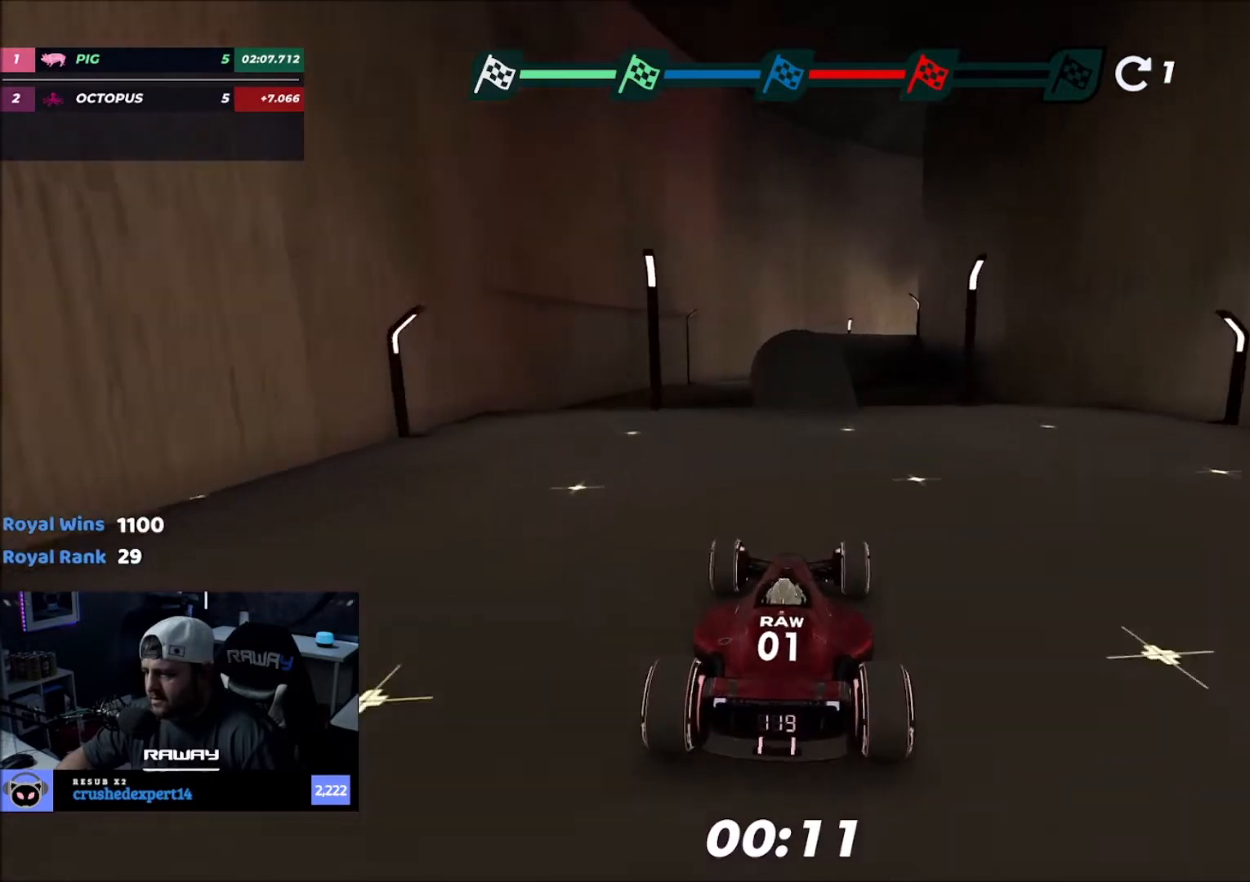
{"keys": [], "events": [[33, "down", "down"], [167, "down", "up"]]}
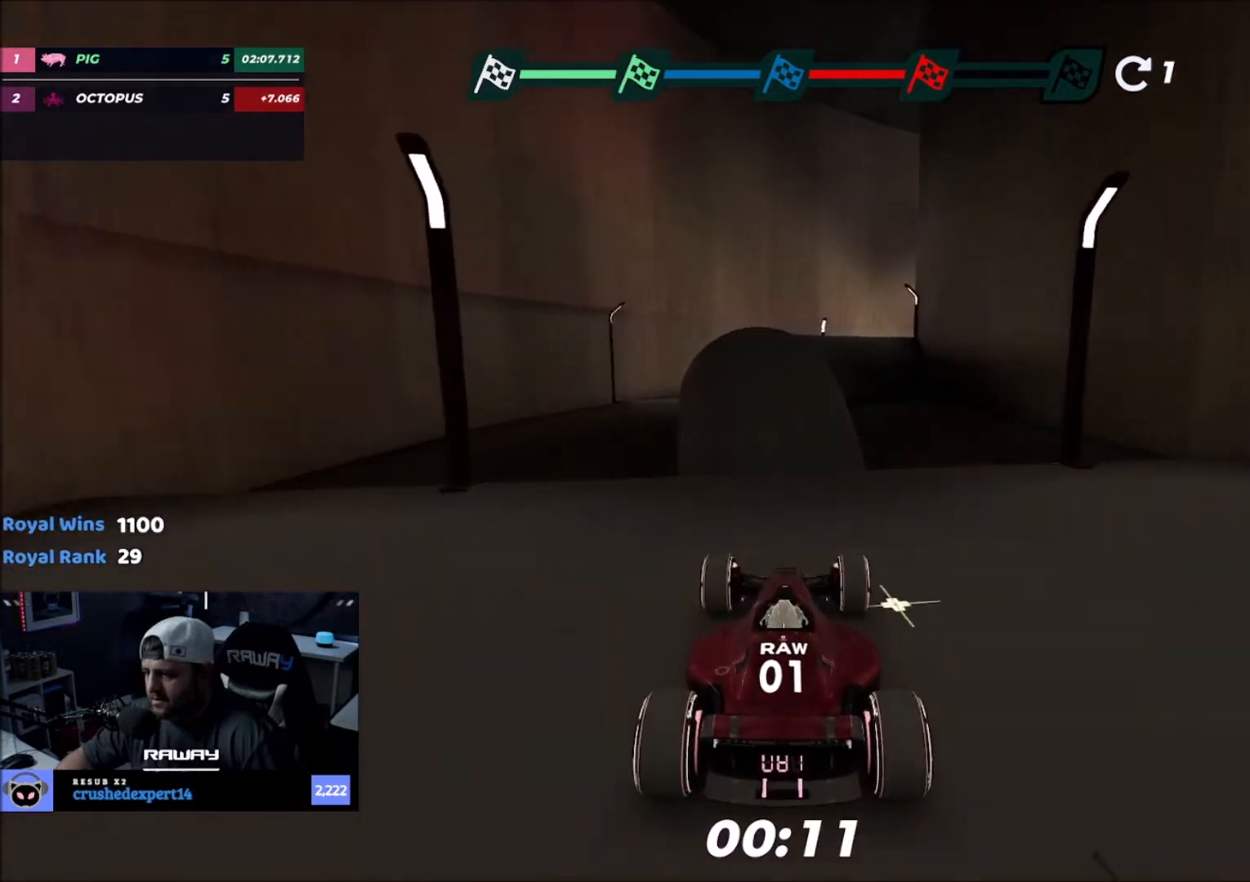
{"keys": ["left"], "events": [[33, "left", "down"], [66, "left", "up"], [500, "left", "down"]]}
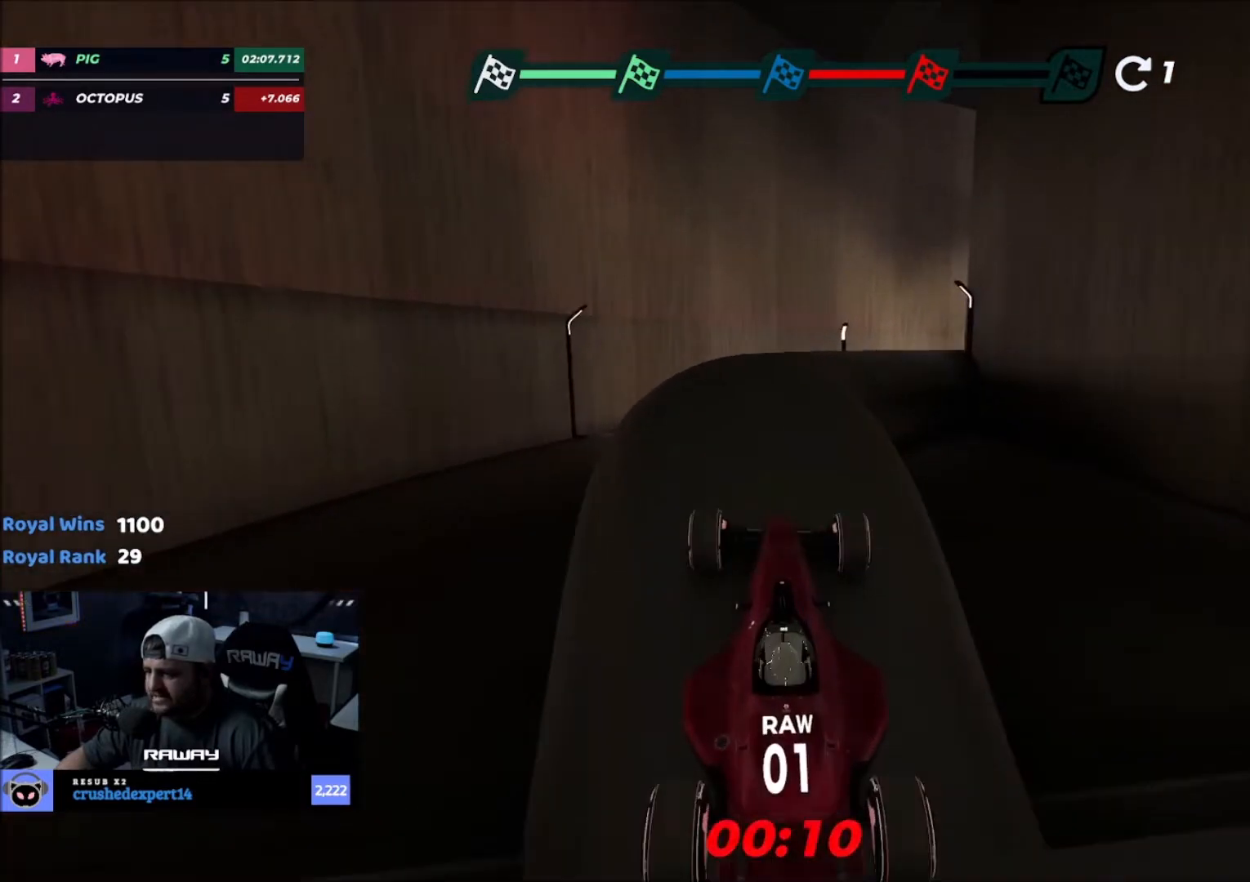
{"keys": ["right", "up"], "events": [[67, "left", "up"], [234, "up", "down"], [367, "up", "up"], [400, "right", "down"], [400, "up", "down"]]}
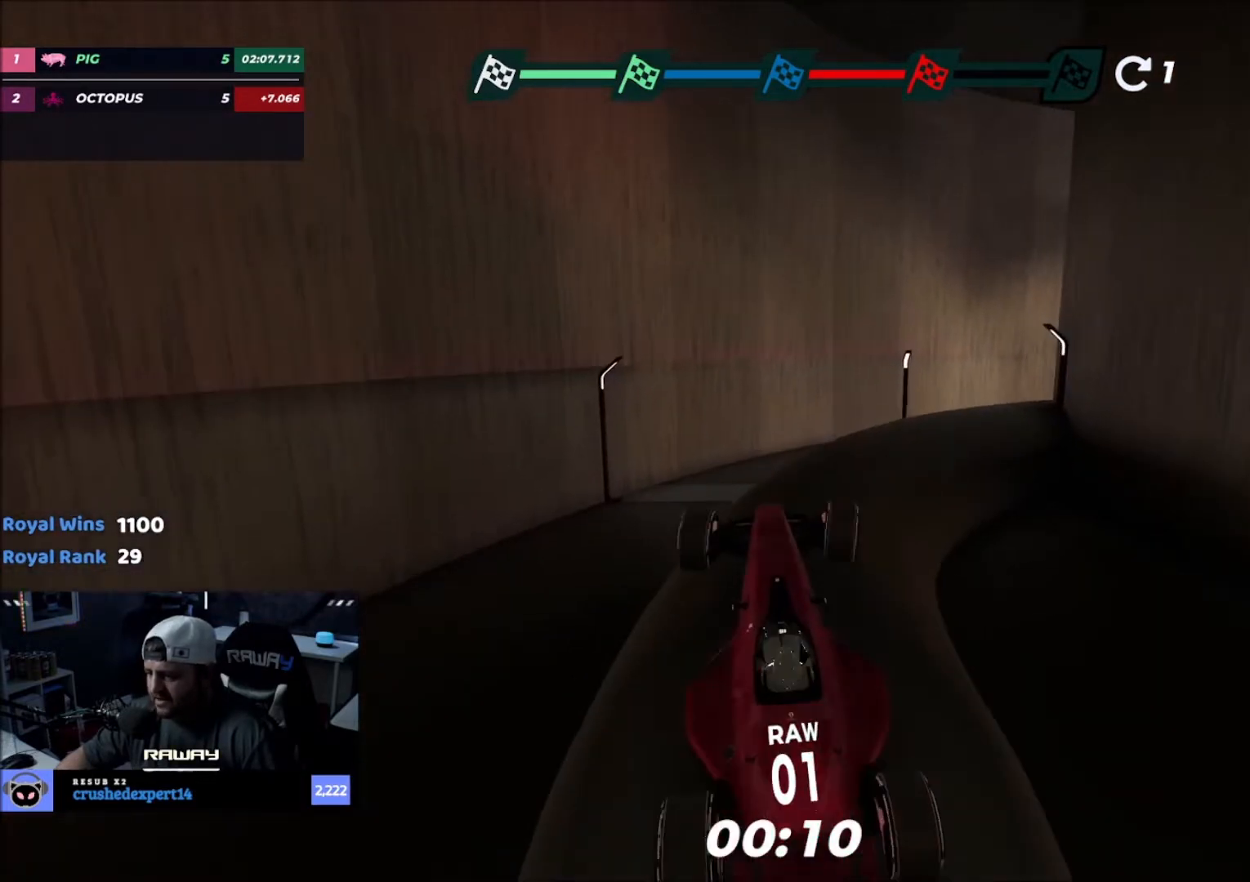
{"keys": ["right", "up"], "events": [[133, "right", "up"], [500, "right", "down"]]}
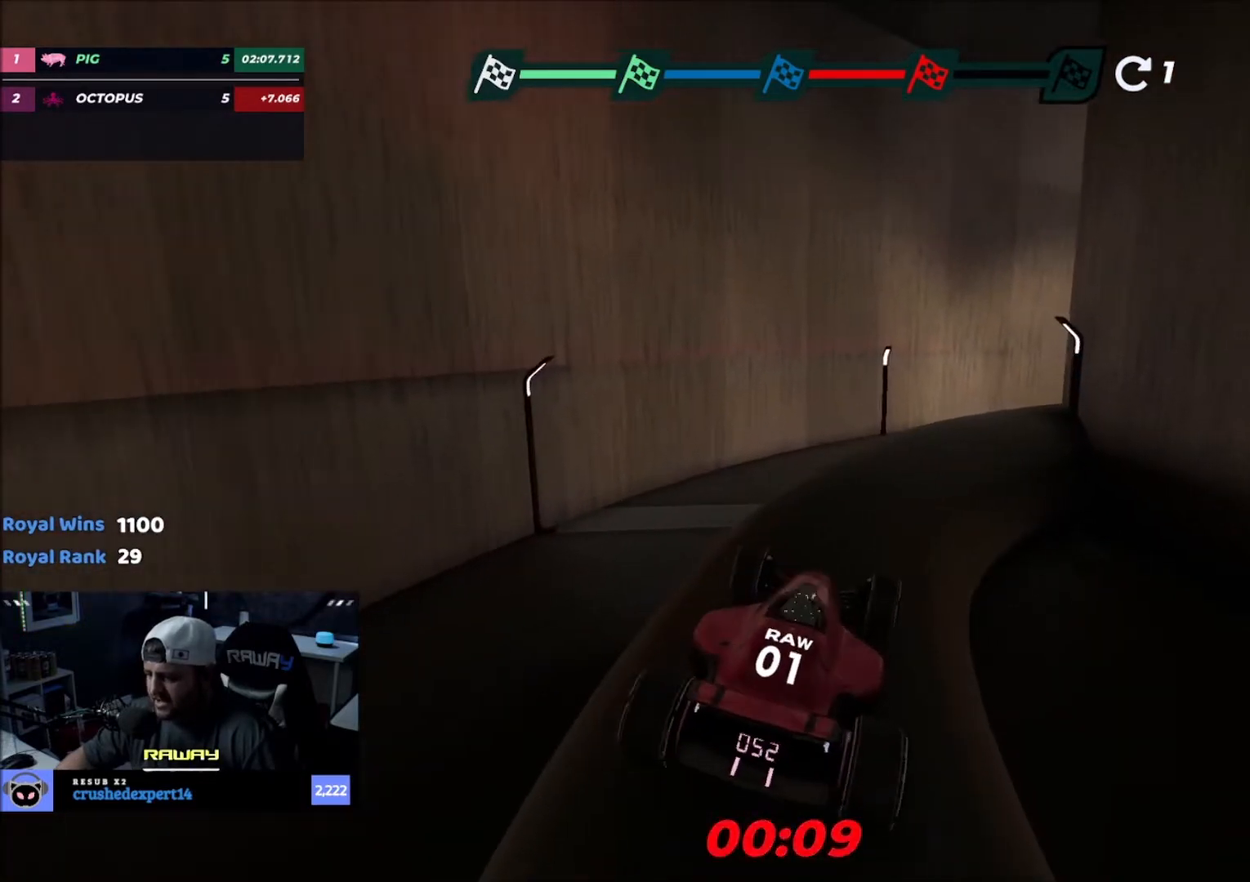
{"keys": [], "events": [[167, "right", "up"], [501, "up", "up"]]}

○ ○ ○ ○ ○

# ACTIVITY:
From the data above, count the lines where "right" occurs and give that figure and nothing else.

# WORKED SOLUTION:
3